Jonathan Rhys Meyers infused this ancient creature with a sense of arrogance, impatience, ruthlessness, but also a playfulness that deceives people. He's not distant or obscured in the shadows. He flaunts his abilities, his persona and style and purposefully subjects himself to public scrutiny, no matter what they might say.
And he's making enemies because of that.
His first "adversary" is Jonathan Harker, who struggles with class differences while working as a journalist. He also makes a quick profile of Grayson during an interview between them. It isn't particularly flattering, but even he is unable to resist a tempting "offer" that Grayson eventually makes. During this meeting, we will also witness the inner struggles of both characters, although Dracula's issue with sunlight might become a bit more of a problem.
If you're familiar with the historical background of Dracula, you might also remember the name "Order of the Dragon" or the Societas Draconistrarum. According to lore, Vlad Tepes (Dracula) was once a member of the order, but in this case we will be seeing Grayson ruthlessly working against the order.
Alexander Grayson is not alone in his fight.
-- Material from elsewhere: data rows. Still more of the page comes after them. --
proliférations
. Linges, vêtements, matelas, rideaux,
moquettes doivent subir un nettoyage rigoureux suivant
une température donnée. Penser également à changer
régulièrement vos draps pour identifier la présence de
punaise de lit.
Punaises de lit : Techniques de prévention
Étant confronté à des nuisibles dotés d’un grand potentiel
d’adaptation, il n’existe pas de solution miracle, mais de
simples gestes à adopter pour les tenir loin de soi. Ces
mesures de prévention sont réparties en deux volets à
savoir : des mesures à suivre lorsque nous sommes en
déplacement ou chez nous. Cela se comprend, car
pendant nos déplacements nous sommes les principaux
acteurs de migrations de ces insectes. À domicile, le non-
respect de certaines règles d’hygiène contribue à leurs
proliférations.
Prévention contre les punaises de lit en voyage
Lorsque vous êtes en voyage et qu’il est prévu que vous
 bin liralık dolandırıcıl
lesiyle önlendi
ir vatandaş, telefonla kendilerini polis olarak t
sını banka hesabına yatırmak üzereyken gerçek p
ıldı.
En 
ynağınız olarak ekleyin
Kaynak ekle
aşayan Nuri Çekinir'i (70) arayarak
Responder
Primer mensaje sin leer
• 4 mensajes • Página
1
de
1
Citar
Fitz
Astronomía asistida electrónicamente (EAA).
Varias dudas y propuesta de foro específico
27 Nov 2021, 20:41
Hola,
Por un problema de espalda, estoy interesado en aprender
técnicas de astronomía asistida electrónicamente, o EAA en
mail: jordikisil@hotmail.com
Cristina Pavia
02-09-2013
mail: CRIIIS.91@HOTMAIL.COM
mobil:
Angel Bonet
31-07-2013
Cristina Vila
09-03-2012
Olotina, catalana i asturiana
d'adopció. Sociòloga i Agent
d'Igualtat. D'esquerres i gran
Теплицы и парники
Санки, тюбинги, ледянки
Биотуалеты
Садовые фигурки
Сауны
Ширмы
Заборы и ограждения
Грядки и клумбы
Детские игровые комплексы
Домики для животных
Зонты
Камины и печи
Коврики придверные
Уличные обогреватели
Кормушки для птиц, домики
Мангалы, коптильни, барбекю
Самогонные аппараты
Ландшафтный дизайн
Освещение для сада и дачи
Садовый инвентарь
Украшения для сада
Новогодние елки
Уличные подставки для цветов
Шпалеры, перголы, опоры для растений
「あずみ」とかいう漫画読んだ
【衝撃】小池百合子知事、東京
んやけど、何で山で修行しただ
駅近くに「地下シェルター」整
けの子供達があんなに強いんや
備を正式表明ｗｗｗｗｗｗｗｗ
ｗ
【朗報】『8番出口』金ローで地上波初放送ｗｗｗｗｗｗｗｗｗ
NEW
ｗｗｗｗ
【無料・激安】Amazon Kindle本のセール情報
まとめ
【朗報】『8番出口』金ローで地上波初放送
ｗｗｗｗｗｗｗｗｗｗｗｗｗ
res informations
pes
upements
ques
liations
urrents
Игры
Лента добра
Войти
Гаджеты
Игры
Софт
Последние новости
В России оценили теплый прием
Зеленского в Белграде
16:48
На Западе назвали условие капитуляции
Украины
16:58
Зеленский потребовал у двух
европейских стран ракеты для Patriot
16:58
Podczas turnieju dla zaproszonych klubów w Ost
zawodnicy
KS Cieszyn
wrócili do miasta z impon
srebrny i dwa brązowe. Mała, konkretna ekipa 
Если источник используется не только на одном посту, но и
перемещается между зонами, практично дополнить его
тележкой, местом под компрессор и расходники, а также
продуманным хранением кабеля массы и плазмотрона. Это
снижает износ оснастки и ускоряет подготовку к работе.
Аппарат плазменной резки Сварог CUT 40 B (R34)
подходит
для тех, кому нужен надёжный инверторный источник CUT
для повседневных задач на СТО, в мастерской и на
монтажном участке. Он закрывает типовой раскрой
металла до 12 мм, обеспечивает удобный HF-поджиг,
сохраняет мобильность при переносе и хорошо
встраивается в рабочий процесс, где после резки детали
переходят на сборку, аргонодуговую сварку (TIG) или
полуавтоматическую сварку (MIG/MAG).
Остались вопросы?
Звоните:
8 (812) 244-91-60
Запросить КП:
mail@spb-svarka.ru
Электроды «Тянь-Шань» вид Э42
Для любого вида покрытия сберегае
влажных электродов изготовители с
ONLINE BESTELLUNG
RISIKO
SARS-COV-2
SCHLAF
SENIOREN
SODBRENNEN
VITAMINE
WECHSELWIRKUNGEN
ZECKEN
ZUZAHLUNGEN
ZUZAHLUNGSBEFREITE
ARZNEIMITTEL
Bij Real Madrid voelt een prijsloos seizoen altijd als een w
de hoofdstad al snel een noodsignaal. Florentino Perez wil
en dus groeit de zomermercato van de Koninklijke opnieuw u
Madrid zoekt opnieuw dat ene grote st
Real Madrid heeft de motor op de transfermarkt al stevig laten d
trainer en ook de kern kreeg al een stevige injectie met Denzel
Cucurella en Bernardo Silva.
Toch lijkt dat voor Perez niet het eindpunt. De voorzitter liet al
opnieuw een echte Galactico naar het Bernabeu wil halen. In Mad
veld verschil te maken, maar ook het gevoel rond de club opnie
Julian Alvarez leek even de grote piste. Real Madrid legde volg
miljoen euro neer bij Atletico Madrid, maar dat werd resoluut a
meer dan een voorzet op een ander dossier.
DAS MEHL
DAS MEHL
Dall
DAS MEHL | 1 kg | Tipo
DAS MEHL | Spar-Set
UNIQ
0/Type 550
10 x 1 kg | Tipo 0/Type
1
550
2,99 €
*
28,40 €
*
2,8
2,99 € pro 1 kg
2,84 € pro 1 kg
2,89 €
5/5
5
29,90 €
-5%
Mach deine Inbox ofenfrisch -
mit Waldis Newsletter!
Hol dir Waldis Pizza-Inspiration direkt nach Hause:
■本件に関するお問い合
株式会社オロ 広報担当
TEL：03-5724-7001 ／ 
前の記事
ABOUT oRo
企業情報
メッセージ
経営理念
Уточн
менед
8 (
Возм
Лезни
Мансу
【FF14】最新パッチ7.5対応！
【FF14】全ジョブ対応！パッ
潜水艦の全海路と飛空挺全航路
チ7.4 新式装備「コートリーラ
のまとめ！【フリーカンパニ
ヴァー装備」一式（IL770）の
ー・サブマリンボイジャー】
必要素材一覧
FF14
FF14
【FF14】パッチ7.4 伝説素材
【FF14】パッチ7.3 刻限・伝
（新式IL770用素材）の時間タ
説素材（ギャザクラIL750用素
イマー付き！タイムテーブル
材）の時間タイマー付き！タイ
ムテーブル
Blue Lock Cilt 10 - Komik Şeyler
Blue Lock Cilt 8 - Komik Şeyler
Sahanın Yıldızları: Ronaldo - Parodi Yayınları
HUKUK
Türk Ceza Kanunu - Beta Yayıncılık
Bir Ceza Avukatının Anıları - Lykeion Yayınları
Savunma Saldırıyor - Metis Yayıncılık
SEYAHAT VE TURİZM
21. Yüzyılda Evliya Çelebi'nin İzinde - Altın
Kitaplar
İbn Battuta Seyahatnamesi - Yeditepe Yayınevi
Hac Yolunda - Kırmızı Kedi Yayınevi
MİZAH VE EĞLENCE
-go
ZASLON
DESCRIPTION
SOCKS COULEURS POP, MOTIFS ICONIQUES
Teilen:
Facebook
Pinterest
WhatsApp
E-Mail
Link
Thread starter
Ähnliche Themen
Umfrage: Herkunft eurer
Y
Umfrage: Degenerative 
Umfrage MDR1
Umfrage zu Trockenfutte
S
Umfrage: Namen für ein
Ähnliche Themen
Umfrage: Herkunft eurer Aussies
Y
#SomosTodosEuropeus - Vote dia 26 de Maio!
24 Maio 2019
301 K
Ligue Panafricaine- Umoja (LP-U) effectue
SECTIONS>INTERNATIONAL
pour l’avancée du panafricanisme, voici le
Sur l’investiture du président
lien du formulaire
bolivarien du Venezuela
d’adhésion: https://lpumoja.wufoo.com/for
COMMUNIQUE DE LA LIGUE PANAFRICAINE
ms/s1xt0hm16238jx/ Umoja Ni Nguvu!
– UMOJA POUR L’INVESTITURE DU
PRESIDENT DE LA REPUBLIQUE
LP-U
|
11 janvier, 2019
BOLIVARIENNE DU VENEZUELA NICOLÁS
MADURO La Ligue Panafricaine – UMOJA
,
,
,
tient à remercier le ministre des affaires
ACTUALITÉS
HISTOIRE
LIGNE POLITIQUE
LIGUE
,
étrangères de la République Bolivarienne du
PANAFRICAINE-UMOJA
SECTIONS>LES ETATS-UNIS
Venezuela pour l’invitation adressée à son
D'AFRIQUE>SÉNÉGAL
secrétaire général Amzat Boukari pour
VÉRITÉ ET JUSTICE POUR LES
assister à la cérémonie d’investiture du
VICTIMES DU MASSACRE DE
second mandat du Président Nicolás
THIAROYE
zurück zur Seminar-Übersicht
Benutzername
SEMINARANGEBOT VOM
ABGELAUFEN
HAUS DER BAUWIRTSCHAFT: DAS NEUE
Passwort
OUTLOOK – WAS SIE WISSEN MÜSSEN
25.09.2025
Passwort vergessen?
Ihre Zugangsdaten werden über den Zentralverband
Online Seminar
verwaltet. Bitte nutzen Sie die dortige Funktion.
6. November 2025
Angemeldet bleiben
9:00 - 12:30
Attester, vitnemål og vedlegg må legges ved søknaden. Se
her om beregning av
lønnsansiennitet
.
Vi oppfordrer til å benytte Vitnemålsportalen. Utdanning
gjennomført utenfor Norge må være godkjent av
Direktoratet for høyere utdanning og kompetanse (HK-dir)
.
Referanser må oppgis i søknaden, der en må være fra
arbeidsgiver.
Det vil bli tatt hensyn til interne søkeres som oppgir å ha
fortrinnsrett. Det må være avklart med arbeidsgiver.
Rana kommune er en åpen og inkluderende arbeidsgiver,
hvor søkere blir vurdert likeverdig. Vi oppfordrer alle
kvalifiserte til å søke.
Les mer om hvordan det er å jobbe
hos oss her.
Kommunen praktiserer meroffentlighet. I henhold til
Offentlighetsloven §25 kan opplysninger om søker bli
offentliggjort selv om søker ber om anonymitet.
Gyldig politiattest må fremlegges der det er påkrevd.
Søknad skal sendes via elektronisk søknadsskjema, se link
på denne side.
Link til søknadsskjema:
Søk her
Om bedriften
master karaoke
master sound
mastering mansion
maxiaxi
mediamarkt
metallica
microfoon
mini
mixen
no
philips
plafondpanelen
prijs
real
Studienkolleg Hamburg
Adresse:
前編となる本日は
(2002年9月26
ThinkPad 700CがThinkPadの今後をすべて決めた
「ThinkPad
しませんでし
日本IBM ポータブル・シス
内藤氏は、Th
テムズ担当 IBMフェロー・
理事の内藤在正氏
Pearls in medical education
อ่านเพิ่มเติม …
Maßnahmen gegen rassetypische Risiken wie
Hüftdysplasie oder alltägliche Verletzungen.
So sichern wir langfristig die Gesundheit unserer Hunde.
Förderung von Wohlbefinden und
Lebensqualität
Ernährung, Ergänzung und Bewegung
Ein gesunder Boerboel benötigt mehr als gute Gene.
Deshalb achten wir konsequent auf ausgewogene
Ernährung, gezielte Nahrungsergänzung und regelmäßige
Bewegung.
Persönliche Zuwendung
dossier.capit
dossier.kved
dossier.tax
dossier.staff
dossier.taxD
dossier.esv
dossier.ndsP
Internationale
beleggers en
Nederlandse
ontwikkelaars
His "associate" is another quite famous literary figure. And his interactions with Grayson are highly entertaining and charged with quite the chemistry between the actors. Sorry, Mina.
We can't talk about vampires and the most legendary vampire in existence without talking about love. Of course, it always intrigued people to see a relationship between monstrous characters and people who are the exact opposite of that. I'm not too fond of the innocent maiden being seduced by a dangerous temptation, which is why I hope that Mina's character will develop further. She's certainly an ambitious student fighting against a sexist society, but it should be perfectly fine for her to have a bit of an edge. The same goes for Dracula. Both characters are allowed to have lapses in judgment instead of being labeled completely dark or light. It prevents them from being too one-dimensional.
I prefer the setting and the contrast between industrial progress and opulent ballrooms. It underlines Dracula's mythology and supports the idea of him being more than just an irrational monster. When I hear the name Dracula, I want to be reminded of a dark character surrounding himself with outdated grandeur. And not a sparkly teenager. Moreover, the violence and gore is appropriate, considering the circumstances. As a long-time Hannibal fan, I'd even go as far as to say that the show could certainly go further.
We are aware of the setting and social climate at that particular time, but I would appreciate if the show called out the very blatant racist structures of the Order of the Dragon. Secondly, one has to point out that Dracula constantly preys on women and makes it his mission to seduce them, which is a bit over the top. We do know that Dracula is a connoisseur and flirt, but less sex is sometimes better. Blood, seduction and sex goes hand in hand, but seduction works on more levels than just a physical one. I would also immensely enjoy seeing his prey fighting back and succeeding. As for the actual fighting scenes? Dracula is not 300, which is why one can certainly do without these constant slow motion movements for the sake of dramatic effect. Be prepared to watch a show with certain stylistic devices that can remind you of other shows and movies.
Favorite Quote: Visionary, Delusional, Egomaniac.
NBC Dracula premieres tonight, October 25, 2013, and will air on Fridays 10/9c.